(Beginning of EXERCISE DATA)

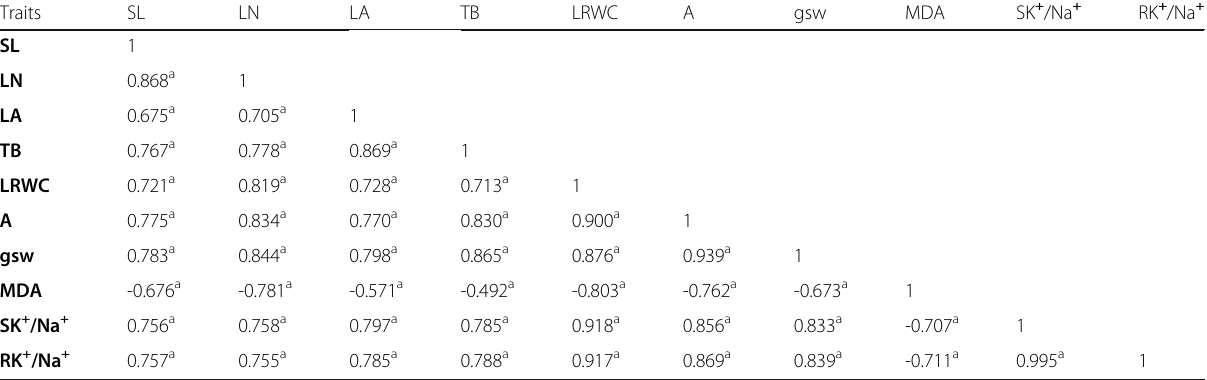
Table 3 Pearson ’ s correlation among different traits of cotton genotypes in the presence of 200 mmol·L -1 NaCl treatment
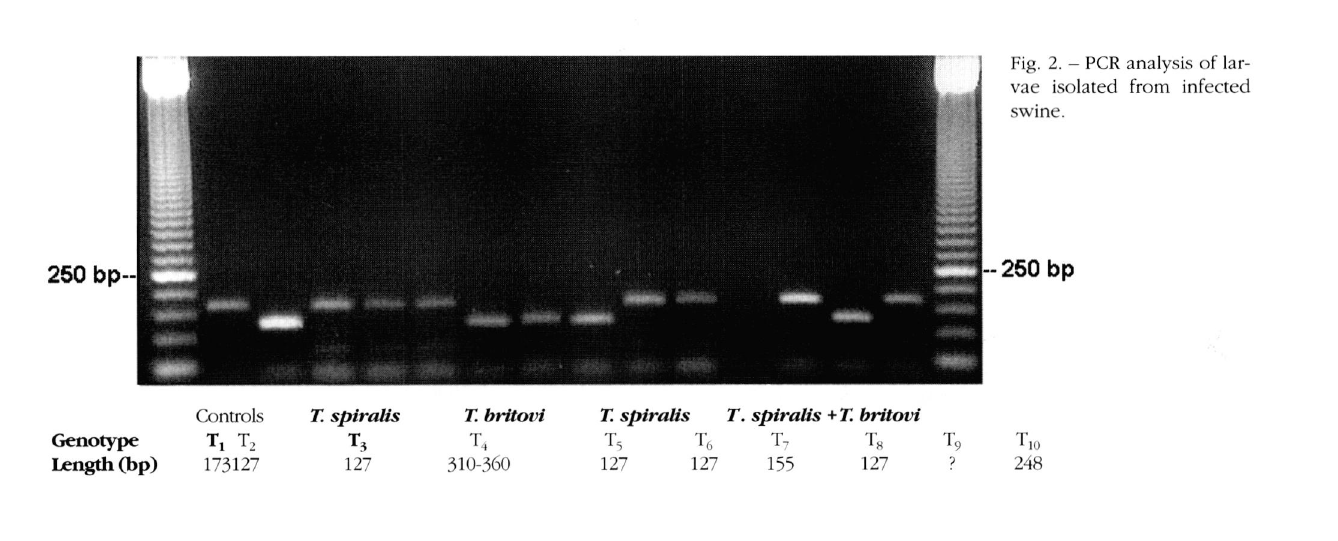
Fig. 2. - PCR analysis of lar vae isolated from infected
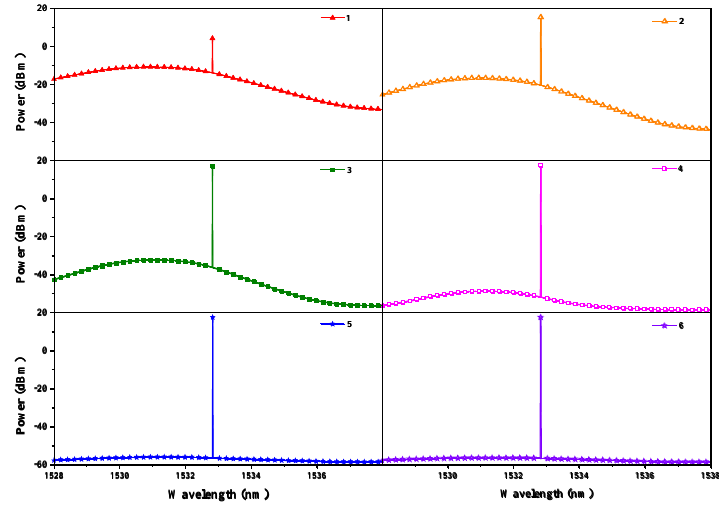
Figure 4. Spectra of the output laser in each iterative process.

(End of EXERCISE DATA)

PROBLEM TO WORK ON: The whole listing above must be duplicated word for word, apart from its pictures.

ANSWER SPACE:
Table 3 Pearson ’ s correlation among different traits of cotton genotypes in the presence of 200 mmol·L -1 NaCl treatment
Fig. 2. - PCR analysis of lar vae isolated from infected
Figure 4. Spectra of the output laser in each iterative process.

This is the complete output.